Provided entries section start
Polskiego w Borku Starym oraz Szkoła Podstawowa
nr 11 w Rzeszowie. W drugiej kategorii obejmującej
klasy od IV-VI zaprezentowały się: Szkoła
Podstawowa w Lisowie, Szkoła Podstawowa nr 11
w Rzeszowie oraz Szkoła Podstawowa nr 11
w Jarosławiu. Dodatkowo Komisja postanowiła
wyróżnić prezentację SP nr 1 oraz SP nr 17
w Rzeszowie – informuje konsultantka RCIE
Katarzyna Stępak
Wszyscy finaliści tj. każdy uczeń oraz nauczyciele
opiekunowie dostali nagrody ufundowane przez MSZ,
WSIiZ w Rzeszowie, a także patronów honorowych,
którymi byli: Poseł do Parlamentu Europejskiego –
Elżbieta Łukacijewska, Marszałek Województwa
Provided entries section end
Task instructions - Copy the material word for word, from its first line down to the line containing "Katarzyna Stępak", both included.

Exercise result -
Polskiego w Borku Starym oraz Szkoła Podstawowa
nr 11 w Rzeszowie. W drugiej kategorii obejmującej
klasy od IV-VI zaprezentowały się: Szkoła
Podstawowa w Lisowie, Szkoła Podstawowa nr 11
w Rzeszowie oraz Szkoła Podstawowa nr 11
w Jarosławiu. Dodatkowo Komisja postanowiła
wyróżnić prezentację SP nr 1 oraz SP nr 17
w Rzeszowie – informuje konsultantka RCIE
Katarzyna Stępak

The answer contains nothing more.